Para cualquier ciudadano, este entorno supone un reto que debe despertar su inquietud interdisciplinar, porque nadie puede ofrecer una verdad absoluta y todos debemos aprender de todos. Para los gobiernos, implica un desafío de cooperación internacional sin precedentes para construir un futuro mejor, sin que implique más riesgos y más desigualdad. Pero este objetivo es hoy más difícil que nunca porque la organización institucional mundial no es ya la del mundo occidental en solitario.
Se prodigan modelos distintos en los que el control de la privacidad no es el mismo en Pekín que en Londres, Lagos o Varsovia. No hay un modelo común, ni una distribución de grandes empresas de tecnología (bigtech) en diferentes partes del globo.
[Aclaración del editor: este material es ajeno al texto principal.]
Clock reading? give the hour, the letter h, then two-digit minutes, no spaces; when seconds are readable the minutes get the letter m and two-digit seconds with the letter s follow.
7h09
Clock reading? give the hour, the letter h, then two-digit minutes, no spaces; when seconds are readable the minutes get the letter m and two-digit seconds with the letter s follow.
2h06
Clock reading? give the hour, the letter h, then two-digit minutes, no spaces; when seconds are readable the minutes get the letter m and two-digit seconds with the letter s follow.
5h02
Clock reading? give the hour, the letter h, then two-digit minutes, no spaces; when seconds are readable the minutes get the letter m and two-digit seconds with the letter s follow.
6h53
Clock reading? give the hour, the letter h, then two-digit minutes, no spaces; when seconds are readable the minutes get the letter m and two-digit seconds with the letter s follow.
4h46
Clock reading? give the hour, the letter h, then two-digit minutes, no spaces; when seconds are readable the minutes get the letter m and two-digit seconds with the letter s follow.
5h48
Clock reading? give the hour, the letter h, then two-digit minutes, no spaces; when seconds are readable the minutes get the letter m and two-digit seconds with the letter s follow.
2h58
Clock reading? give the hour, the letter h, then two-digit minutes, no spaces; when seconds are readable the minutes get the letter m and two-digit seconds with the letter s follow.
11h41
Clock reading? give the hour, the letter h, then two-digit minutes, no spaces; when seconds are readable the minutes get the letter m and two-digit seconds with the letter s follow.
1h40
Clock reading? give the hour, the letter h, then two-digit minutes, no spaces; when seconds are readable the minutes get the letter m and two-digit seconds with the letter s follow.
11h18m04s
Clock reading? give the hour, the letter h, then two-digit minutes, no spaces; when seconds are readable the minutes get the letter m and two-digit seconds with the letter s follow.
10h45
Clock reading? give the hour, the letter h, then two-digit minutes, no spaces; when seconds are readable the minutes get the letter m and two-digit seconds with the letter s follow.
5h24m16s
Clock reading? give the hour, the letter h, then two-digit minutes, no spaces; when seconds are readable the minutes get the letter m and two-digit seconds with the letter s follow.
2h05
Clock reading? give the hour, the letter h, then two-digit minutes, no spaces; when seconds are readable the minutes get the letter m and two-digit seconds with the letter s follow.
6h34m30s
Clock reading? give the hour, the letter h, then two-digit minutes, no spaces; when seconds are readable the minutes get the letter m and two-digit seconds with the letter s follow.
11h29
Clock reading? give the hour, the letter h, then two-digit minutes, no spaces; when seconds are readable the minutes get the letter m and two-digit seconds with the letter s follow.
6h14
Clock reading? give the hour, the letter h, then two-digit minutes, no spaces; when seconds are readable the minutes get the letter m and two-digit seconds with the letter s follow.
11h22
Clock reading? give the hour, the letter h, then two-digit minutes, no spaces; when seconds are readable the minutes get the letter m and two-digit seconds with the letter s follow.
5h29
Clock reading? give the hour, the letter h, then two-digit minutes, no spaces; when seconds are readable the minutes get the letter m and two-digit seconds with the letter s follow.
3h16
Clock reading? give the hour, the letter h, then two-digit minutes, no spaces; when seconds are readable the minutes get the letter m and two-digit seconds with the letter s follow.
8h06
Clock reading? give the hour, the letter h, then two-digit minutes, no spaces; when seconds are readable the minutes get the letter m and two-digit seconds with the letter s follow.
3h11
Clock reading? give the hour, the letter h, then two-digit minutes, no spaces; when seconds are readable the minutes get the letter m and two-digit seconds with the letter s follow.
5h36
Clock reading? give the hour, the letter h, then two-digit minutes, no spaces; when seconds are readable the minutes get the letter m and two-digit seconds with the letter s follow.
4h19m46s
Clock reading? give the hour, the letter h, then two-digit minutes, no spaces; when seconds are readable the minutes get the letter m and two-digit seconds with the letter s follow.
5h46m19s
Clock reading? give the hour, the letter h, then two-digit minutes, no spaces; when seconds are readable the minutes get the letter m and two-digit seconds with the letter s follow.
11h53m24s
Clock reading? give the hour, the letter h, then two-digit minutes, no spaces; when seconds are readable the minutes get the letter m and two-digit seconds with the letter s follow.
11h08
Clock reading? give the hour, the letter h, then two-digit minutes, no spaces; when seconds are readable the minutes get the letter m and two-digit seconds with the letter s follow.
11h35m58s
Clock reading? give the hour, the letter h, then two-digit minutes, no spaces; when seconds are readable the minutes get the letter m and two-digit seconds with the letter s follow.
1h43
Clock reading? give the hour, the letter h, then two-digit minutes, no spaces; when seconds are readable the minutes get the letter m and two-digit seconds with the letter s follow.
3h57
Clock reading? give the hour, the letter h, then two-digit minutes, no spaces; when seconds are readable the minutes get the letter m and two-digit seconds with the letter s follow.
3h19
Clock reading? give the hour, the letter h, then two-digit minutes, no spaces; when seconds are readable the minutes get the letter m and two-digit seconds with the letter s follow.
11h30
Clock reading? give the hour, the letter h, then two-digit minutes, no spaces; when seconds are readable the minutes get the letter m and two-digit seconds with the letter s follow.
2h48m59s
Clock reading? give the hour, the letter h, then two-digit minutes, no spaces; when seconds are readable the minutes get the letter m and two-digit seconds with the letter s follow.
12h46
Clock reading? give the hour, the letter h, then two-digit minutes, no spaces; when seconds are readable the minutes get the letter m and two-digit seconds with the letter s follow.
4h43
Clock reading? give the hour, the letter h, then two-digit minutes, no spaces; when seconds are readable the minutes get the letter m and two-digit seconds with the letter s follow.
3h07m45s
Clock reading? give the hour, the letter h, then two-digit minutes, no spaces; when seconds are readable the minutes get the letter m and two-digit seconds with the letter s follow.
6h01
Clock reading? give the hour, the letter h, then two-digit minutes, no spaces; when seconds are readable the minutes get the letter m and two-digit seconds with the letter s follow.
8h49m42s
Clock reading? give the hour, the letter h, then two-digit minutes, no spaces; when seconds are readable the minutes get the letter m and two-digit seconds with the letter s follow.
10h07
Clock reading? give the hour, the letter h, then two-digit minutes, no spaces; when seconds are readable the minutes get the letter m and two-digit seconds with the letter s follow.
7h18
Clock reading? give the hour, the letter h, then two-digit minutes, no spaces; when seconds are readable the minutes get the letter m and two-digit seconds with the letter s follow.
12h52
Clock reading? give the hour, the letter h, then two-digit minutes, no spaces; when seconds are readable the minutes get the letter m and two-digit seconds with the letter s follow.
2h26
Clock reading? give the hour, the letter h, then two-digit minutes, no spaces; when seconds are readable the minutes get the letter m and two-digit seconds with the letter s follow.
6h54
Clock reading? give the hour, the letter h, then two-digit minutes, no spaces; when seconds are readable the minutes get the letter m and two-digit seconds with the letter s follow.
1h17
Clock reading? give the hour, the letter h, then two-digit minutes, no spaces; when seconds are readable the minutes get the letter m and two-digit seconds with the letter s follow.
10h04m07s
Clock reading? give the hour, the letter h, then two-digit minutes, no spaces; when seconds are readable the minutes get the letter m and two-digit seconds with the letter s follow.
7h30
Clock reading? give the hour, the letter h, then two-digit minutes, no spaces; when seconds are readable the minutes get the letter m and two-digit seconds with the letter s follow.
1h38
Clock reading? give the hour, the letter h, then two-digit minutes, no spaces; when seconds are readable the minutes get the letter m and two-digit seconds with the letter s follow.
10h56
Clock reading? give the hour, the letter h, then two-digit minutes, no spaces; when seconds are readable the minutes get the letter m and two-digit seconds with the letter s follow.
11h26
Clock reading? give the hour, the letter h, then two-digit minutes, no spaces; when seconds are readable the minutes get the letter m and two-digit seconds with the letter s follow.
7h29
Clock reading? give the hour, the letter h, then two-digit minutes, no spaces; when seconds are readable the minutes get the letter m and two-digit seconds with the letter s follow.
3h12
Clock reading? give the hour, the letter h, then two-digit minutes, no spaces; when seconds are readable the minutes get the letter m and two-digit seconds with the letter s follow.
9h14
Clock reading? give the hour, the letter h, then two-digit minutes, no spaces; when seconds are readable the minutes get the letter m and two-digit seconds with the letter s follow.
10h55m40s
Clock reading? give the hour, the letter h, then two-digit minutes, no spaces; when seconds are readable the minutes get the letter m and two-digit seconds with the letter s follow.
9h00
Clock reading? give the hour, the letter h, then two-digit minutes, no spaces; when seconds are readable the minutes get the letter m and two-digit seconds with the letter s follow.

Lo que se observa es una dicotomía muy delimitada: China frente a los Estados Unidos. Políticamente, será en este frente donde se dirima la negociación de la nueva economía. Las tensiones comerciales de hoy son sólo una cortina de humo de la batalla por la supremacía tecnológica en el siglo XXI.
Y las instituciones multilaterales con las que contamos no parecen poder ordenar las tensiones y problemas que pueden encontrarse en el camino.
Ese mundo futuro será tanto mejor cuanto más se entienda qué implica la privacidad y en la medida en que la falta de interacción humana de muchas tendencias digitales no implique una deshumanización de su ordenación económica y social.
Los gobiernos deben comprender que lo intangible de las tecnologías de la información reduce el valor de la distancia y de las fronteras físicas, Por lo tanto, el grado de conocimiento de cada país es el que le permitirá lidiar en el mundo de la globalización de los datos. Es más importante que nunca, por tanto, invertir en investigación. Es ya la variable estratégica más relevante de cualquier gobierno o empresa.
Dos apellidos
En todo caso, la economía del futuro parece que tendrá más de un apellido. No será sólo «digital» sino, necesariamente, «verde».
El cambio climático ha introducido, de forma algo tardía pero cada vez más intensa, un debate sobre responsabilidad medioambiental como nunca antes. No sólo las empresas o las ciudades deberán convertirse, con la tecnología, en «inteligentes»; sino que también tendrán que serlo la energía o el transporte y sólo se consideraran avances en estos sectores los que pasen por un camino más verde.
Se trata, tal vez, de uno de los ejemplos más claros de la necesidad de poner la tecnología al servicio de los ciudadanos en lugar de lo contrario.
Sólo construiremos un futuro mejor si la inteligencia, además de artificial, es verde y orientada por el humanismo.